> PROBLEM DESCRIPTION
Output every record word for word.

┌─ GIVEN DATA

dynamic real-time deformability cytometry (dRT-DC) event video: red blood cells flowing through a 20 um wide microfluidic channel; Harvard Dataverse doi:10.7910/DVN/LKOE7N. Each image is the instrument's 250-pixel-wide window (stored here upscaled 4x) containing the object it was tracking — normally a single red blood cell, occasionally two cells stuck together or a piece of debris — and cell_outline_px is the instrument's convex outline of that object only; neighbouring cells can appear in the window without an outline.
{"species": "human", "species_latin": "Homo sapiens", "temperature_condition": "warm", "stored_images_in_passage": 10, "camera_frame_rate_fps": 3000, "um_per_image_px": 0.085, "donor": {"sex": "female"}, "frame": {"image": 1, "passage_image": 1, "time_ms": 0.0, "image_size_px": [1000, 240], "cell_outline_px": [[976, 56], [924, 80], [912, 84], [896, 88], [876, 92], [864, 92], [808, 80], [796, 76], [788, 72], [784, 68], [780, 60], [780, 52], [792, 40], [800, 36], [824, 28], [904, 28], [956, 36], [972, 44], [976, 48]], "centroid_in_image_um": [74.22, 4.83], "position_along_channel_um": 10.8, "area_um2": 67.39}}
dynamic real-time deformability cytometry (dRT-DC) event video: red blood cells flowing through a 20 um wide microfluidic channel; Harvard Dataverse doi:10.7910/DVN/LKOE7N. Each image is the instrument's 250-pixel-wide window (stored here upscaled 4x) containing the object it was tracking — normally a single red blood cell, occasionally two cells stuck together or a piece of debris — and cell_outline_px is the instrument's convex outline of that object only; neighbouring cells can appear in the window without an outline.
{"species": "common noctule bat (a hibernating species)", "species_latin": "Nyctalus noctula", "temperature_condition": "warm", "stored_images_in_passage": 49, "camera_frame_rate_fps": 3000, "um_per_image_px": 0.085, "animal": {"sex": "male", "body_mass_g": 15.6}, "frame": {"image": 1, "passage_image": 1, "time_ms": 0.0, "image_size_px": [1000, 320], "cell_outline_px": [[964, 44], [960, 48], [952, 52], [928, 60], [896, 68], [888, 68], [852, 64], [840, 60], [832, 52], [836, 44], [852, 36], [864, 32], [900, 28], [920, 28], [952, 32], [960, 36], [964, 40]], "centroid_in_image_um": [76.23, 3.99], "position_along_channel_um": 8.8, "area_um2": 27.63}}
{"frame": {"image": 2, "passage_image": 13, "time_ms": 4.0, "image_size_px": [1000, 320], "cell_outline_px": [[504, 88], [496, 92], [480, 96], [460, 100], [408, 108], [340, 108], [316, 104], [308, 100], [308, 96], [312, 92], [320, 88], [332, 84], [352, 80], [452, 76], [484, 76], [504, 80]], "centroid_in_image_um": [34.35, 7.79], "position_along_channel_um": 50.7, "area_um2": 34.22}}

└─

> RESULT OF THIS TASK
dynamic real-time deformability cytometry (dRT-DC) event video: red blood cells flowing through a 20 um wide microfluidic channel; Harvard Dataverse doi:10.7910/DVN/LKOE7N. Each image is the instrument's 250-pixel-wide window (stored here upscaled 4x) containing the object it was tracking — normally a single red blood cell, occasionally two cells stuck together or a piece of debris — and cell_outline_px is the instrument's convex outline of that object only; neighbouring cells can appear in the window without an outline.
{"species": "human", "species_latin": "Homo sapiens", "temperature_condition": "warm", "stored_images_in_passage": 10, "camera_frame_rate_fps": 3000, "um_per_image_px": 0.085, "donor": {"sex": "female"}, "frame": {"image": 1, "passage_image": 1, "time_ms": 0.0, "image_size_px": [1000, 240], "cell_outline_px": [[976, 56], [924, 80], [912, 84], [896, 88], [876, 92], [864, 92], [808, 80], [796, 76], [788, 72], [784, 68], [780, 60], [780, 52], [792, 40], [800, 36], [824, 28], [904, 28], [956, 36], [972, 44], [976, 48]], "centroid_in_image_um": [74.22, 4.83], "position_along_channel_um": 10.8, "area_um2": 67.39}}
dynamic real-time deformability cytometry (dRT-DC) event video: red blood cells flowing through a 20 um wide microfluidic channel; Harvard Dataverse doi:10.7910/DVN/LKOE7N. Each image is the instrument's 250-pixel-wide window (stored here upscaled 4x) containing the object it was tracking — normally a single red blood cell, occasionally two cells stuck together or a piece of debris — and cell_outline_px is the instrument's convex outline of that object only; neighbouring cells can appear in the window without an outline.
{"species": "common noctule bat (a hibernating species)", "species_latin": "Nyctalus noctula", "temperature_condition": "warm", "stored_images_in_passage": 49, "camera_frame_rate_fps": 3000, "um_per_image_px": 0.085, "animal": {"sex": "male", "body_mass_g": 15.6}, "frame": {"image": 1, "passage_image": 1, "time_ms": 0.0, "image_size_px": [1000, 320], "cell_outline_px": [[964, 44], [960, 48], [952, 52], [928, 60], [896, 68], [888, 68], [852, 64], [840, 60], [832, 52], [836, 44], [852, 36], [864, 32], [900, 28], [920, 28], [952, 32], [960, 36], [964, 40]], "centroid_in_image_um": [76.23, 3.99], "position_along_channel_um": 8.8, "area_um2": 27.63}}
{"frame": {"image": 2, "passage_image": 13, "time_ms": 4.0, "image_size_px": [1000, 320], "cell_outline_px": [[504, 88], [496, 92], [480, 96], [460, 100], [408, 108], [340, 108], [316, 104], [308, 100], [308, 96], [312, 92], [320, 88], [332, 84], [352, 80], [452, 76], [484, 76], [504, 80]], "centroid_in_image_um": [34.35, 7.79], "position_along_channel_um": 50.7, "area_um2": 34.22}}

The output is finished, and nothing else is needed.